What amazed me on our journey, as we dealt with the high seas, high winds and some high adrenaline situations, was the effectiveness and reliability of the auto-helm. As the boat bashed its way into high wind and surfed waves, our auto-helm handled the conditions brilliantly for over 40 hours straight. The auto-helms effectiveness and reliability over the years, even in the tough conditions, led to it being given a name — Hoolio — named in honour of an exceptionally good waiter we met on the boat’s first trip around Spain’s island of Mallorca.

Defining AI

The naming of the auto-helm is my first point of interest. The fact that the auto-helm had a human name got me thinking, is this AI? AI experts would be quick to point out that it lacks general intelligence, that it isn’t strong AI. However, you can’t argue with the distinctly human affection that my fellow sailors and I developed for Hoolio over the course of our journey. We even projected emotions onto Hoolio; when there was too much force on the sails and Hoolio was overpowered we said he was “unhappy.”

Contrast this with our relationship to the boat’s GPS and radar systems. We didn’t name them, we don’t even think of them as remotely human. They are tools, collecting and displaying information. However, on a technical level the Hoolio auto-helm is no different. Hoolio is just some technology that collects data, processes the inputs and outputs something just as the GPS and radar systems do. The GPS and radar output to a screen, Hoolio outputs to the steering wheel. Hoolio’s inputs and outputs are probably simpler than the GPS’s.

So what made the crew and I think of Hoolio as AI but the GPS as a tool?

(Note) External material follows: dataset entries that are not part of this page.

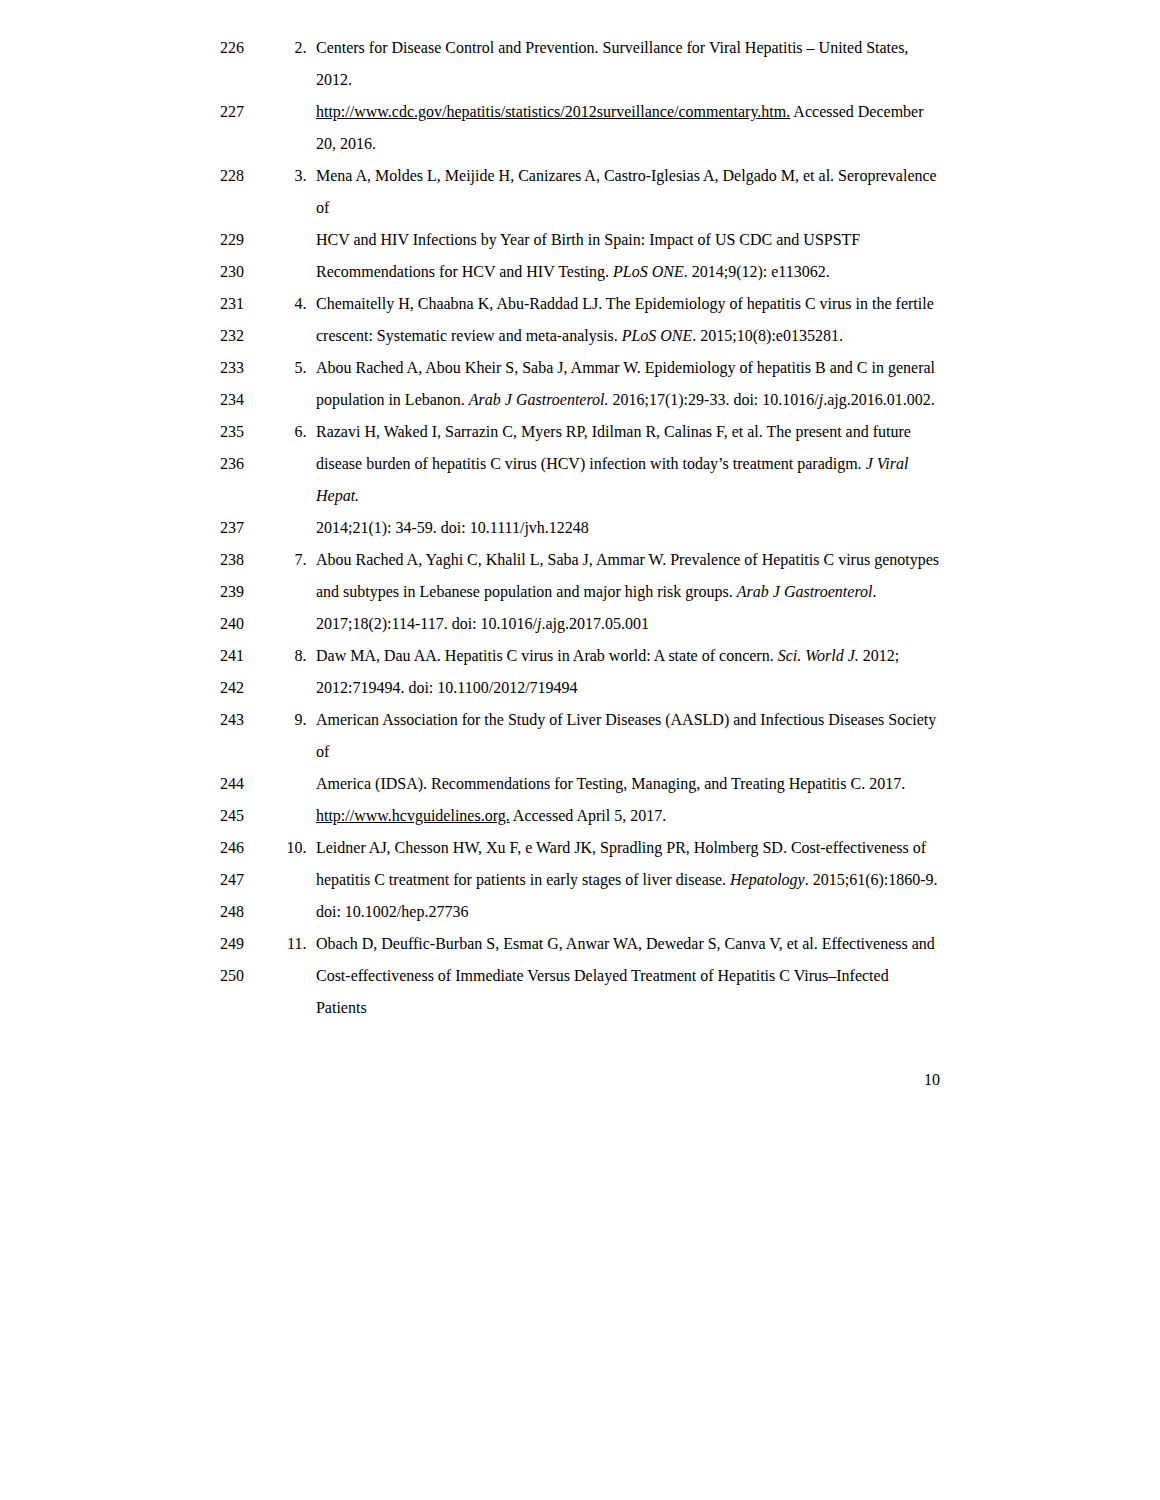226 2. Centers for Disease Control and Prevention. Surveillance for Viral Hepatitis – United States, 2012.
227 http://www.cdc.gov/hepatitis/statistics/2012surveillance/commentary.htm. Accessed December 20, 2016.
228 3. Mena A, Moldes L, Meijide H, Canizares A, Castro-Iglesias A, Delgado M, et al. Seroprevalence of
229 HCV and HIV Infections by Year of Birth in Spain: Impact of US CDC and USPSTF
230 Recommendations for HCV and HIV Testing. PLoS ONE. 2014;9(12): e113062.
231 4. Chemaitelly H, Chaabna K, Abu-Raddad LJ. The Epidemiology of hepatitis C virus in the fertile
232 crescent: Systematic review and meta-analysis. PLoS ONE. 2015;10(8):e0135281.
233 5. Abou Rached A, Abou Kheir S, Saba J, Ammar W. Epidemiology of hepatitis B and C in general
234 population in Lebanon. Arab J Gastroenterol. 2016;17(1):29-33. doi: 10.1016/j.ajg.2016.01.002.
235 6. Razavi H, Waked I, Sarrazin C, Myers RP, Idilman R, Calinas F, et al. The present and future
236 disease burden of hepatitis C virus (HCV) infection with today’s treatment paradigm. J Viral Hepat.
237 2014;21(1): 34-59. doi: 10.1111/jvh.12248
238 7. Abou Rached A, Yaghi C, Khalil L, Saba J, Ammar W. Prevalence of Hepatitis C virus genotypes
239 and subtypes in Lebanese population and major high risk groups. Arab J Gastroenterol.
240 2017;18(2):114-117. doi: 10.1016/j.ajg.2017.05.001
241 8. Daw MA, Dau AA. Hepatitis C virus in Arab world: A state of concern. Sci. World J. 2012;
242 2012:719494. doi: 10.1100/2012/719494
243 9. American Association for the Study of Liver Diseases (AASLD) and Infectious Diseases Society of
244 America (IDSA). Recommendations for Testing, Managing, and Treating Hepatitis C. 2017.
245 http://www.hcvguidelines.org. Accessed April 5, 2017.
246 10. Leidner AJ, Chesson HW, Xu F, e Ward JK, Spradling PR, Holmberg SD. Cost-effectiveness of
247 hepatitis C treatment for patients in early stages of liver disease. Hepatology. 2015;61(6):1860-9.
248 doi: 10.1002/hep.27736
249 11. Obach D, Deuffic-Burban S, Esmat G, Anwar WA, Dewedar S, Canva V, et al. Effectiveness and
250 Cost-effectiveness of Immediate Versus Delayed Treatment of Hepatitis C Virus–Infected Patients
10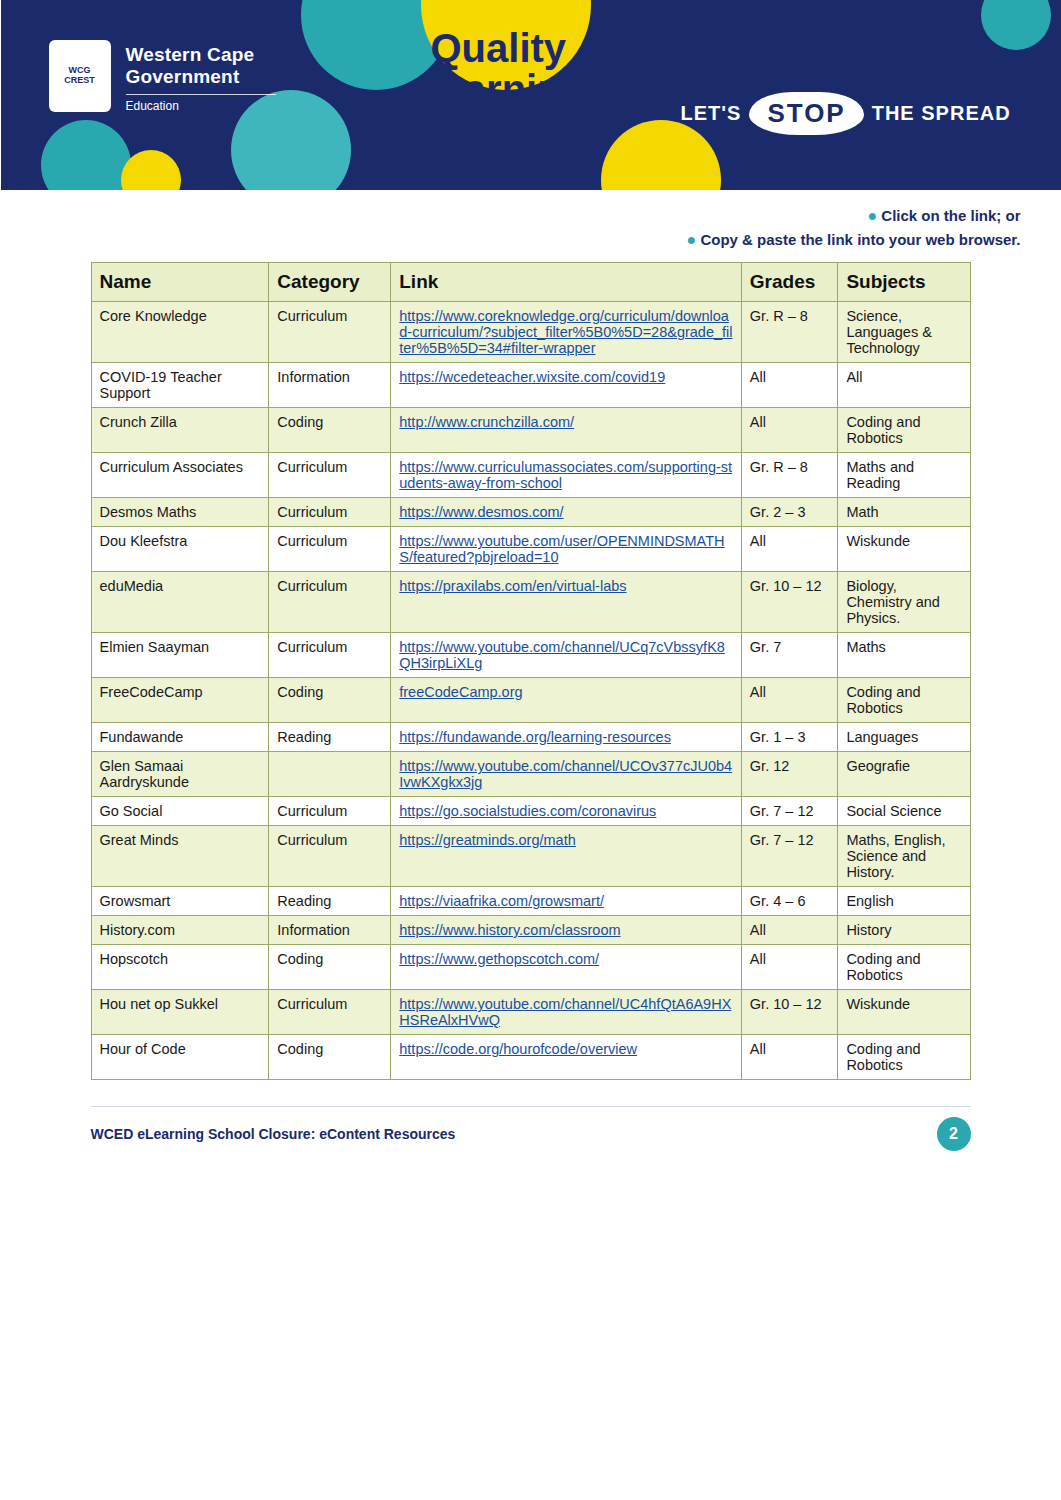WCG
CREST
Western Cape
Government
Education
Quality learning @home
LET'S STOP THE SPREAD
● Click on the link; or
● Copy & paste the link into your web browser.
| Name | Category | Link | Grades | Subjects |
| --- | --- | --- | --- | --- |
| Core Knowledge | Curriculum | https://www.coreknowledge.org/curriculum/download-curriculum/?subject_filter%5B0%5D=28&grade_filter%5B%5D=34#filter-wrapper | Gr. R – 8 | Science, Languages & Technology |
| COVID-19 Teacher Support | Information | https://wcedeteacher.wixsite.com/covid19 | All | All |
| Crunch Zilla | Coding | http://www.crunchzilla.com/ | All | Coding and Robotics |
| Curriculum Associates | Curriculum | https://www.curriculumassociates.com/supporting-students-away-from-school | Gr. R – 8 | Maths and Reading |
| Desmos Maths | Curriculum | https://www.desmos.com/ | Gr. 2 – 3 | Math |
| Dou Kleefstra | Curriculum | https://www.youtube.com/user/OPENMINDSMATHS/featured?pbjreload=10 | All | Wiskunde |
| eduMedia | Curriculum | https://praxilabs.com/en/virtual-labs | Gr. 10 – 12 | Biology, Chemistry and Physics. |
| Elmien Saayman | Curriculum | https://www.youtube.com/channel/UCq7cVbssyfK8QH3irpLiXLg | Gr. 7 | Maths |
| FreeCodeCamp | Coding | freeCodeCamp.org | All | Coding and Robotics |
| Fundawande | Reading | https://fundawande.org/learning-resources | Gr. 1 – 3 | Languages |
| Glen Samaai Aardryskunde | | https://www.youtube.com/channel/UCOv377cJU0b4IvwKXgkx3jg | Gr. 12 | Geografie |
| Go Social | Curriculum | https://go.socialstudies.com/coronavirus | Gr. 7 – 12 | Social Science |
| Great Minds | Curriculum | https://greatminds.org/math | Gr. 7 – 12 | Maths, English, Science and History. |
| Growsmart | Reading | https://viaafrika.com/growsmart/ | Gr. 4 – 6 | English |
| History.com | Information | https://www.history.com/classroom | All | History |
| Hopscotch | Coding | https://www.gethopscotch.com/ | All | Coding and Robotics |
| Hou net op Sukkel | Curriculum | https://www.youtube.com/channel/UC4hfQtA6A9HXHSReAlxHVwQ | Gr. 10 – 12 | Wiskunde |
| Hour of Code | Coding | https://code.org/hourofcode/overview | All | Coding and Robotics |
WCED eLearning School Closure: eContent Resources
2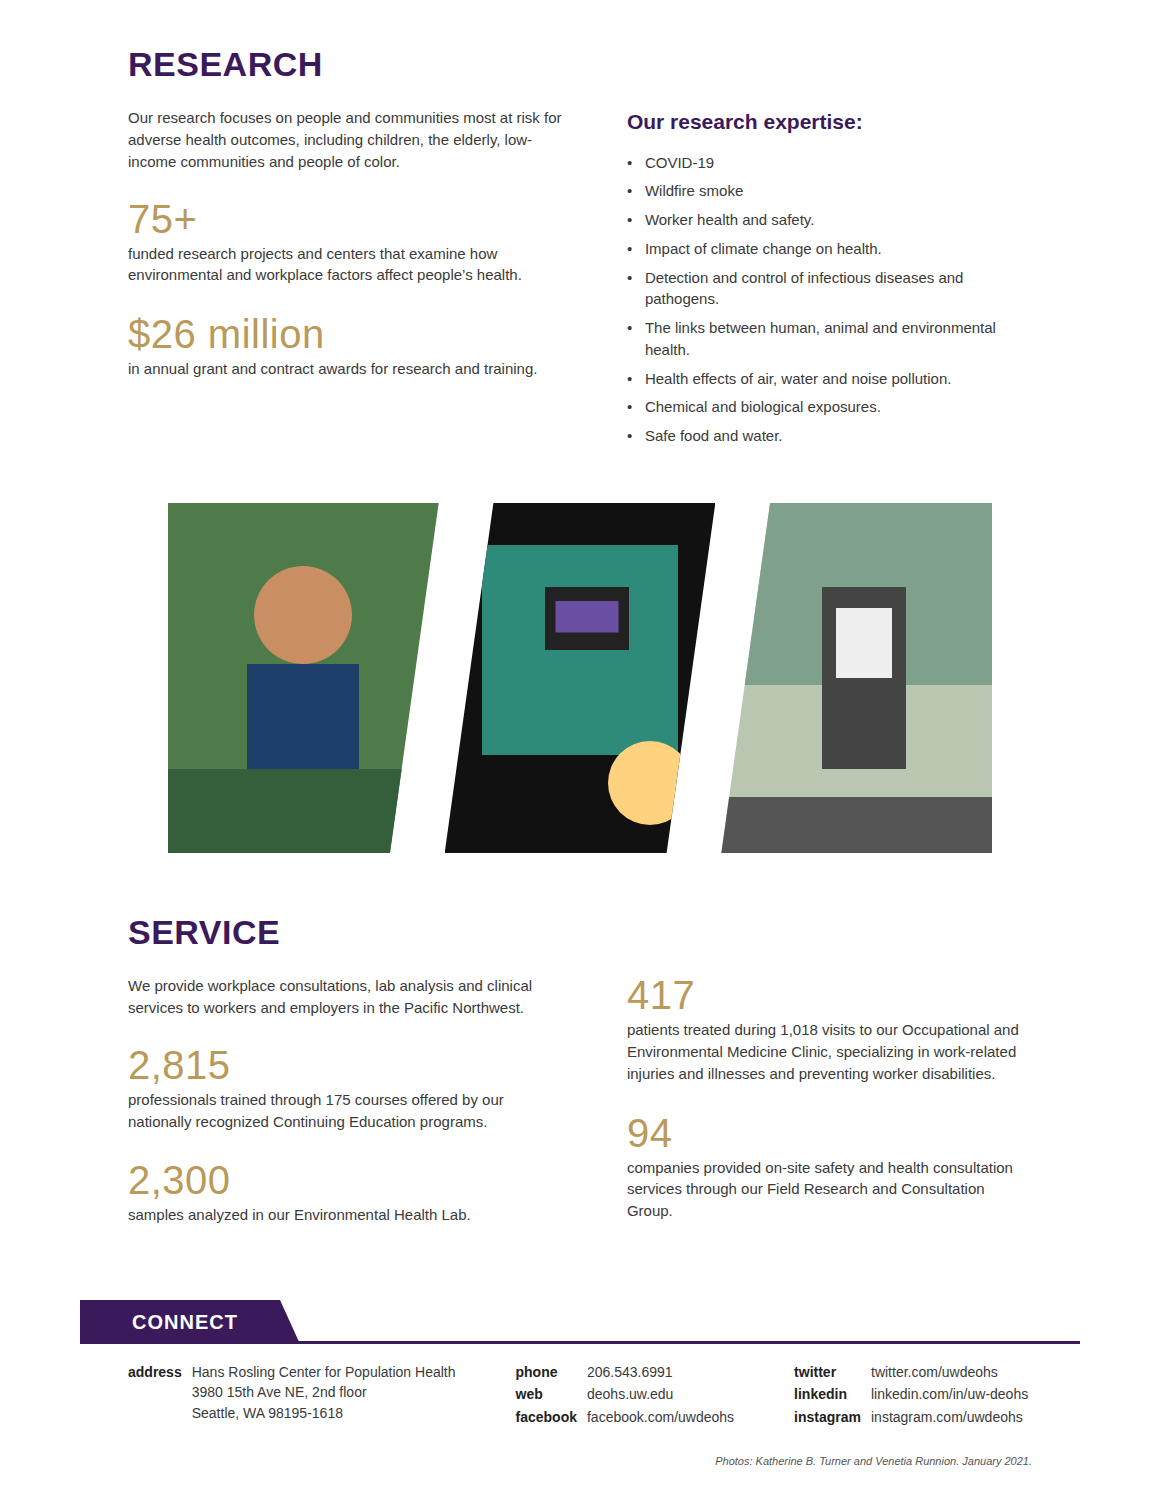RESEARCH
Our research focuses on people and communities most at risk for adverse health outcomes, including children, the elderly, low-income communities and people of color.
75+
funded research projects and centers that examine how environmental and workplace factors affect people’s health.
$26 million
in annual grant and contract awards for research and training.
Our research expertise:
COVID-19
Wildfire smoke
Worker health and safety.
Impact of climate change on health.
Detection and control of infectious diseases and pathogens.
The links between human, animal and environmental health.
Health effects of air, water and noise pollution.
Chemical and biological exposures.
Safe food and water.
SERVICE
We provide workplace consultations, lab analysis and clinical services to workers and employers in the Pacific Northwest.
2,815
professionals trained through 175 courses offered by our nationally recognized Continuing Education programs.
2,300
samples analyzed in our Environmental Health Lab.
417
patients treated during 1,018 visits to our Occupational and Environmental Medicine Clinic, specializing in work-related injuries and illnesses and preventing worker disabilities.
94
companies provided on-site safety and health consultation services through our Field Research and Consultation Group.
CONNECT
address
Hans Rosling Center for Population Health
3980 15th Ave NE, 2nd floor
Seattle, WA 98195-1618
phone
206.543.6991
web
deohs.uw.edu
facebook
facebook.com/uwdeohs
twitter
twitter.com/uwdeohs
linkedin
linkedin.com/in/uw-deohs
instagram
instagram.com/uwdeohs
Photos: Katherine B. Turner and Venetia Runnion. January 2021.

A consideration here is how seamlessly Hoolio interfaces with us humans. You press left to go left and right to go right, two buttons. Hoolio then takes care of the rest, balancing the environment against the direction you have asked. So to think of it as a computer only occurs to those familiar with the technology behind the scenes.

However, after much debate the conclusion was that Hoolio was making decisions about our future on our behalf based on what we had asked of him where as the GPS was giving us information that we still had to process and act upon. It’s this ability to make decisions about our future based on a simple request — “sail in this direction” — that makes us think of Hoolio as a human.

Reflecting further on this leads to the observation that we don’t need to get too caught up on hard definitions of “artificial intelligence.” In casual conversation about Hoolio we never used the words “computer”, “artificial” or “intelligence”. Most people don’t talk like this when interacting with AI.

It is tempting to take the conclusion we reached about Hoolio being human because he made decisions about our future and extrapolate this out to being what defines an artificial intelligence but humans and their relationships are notoriously more soft and fluid than that, so our definition about what an artificial intelligence is and is not will need to be soft and fluid as well.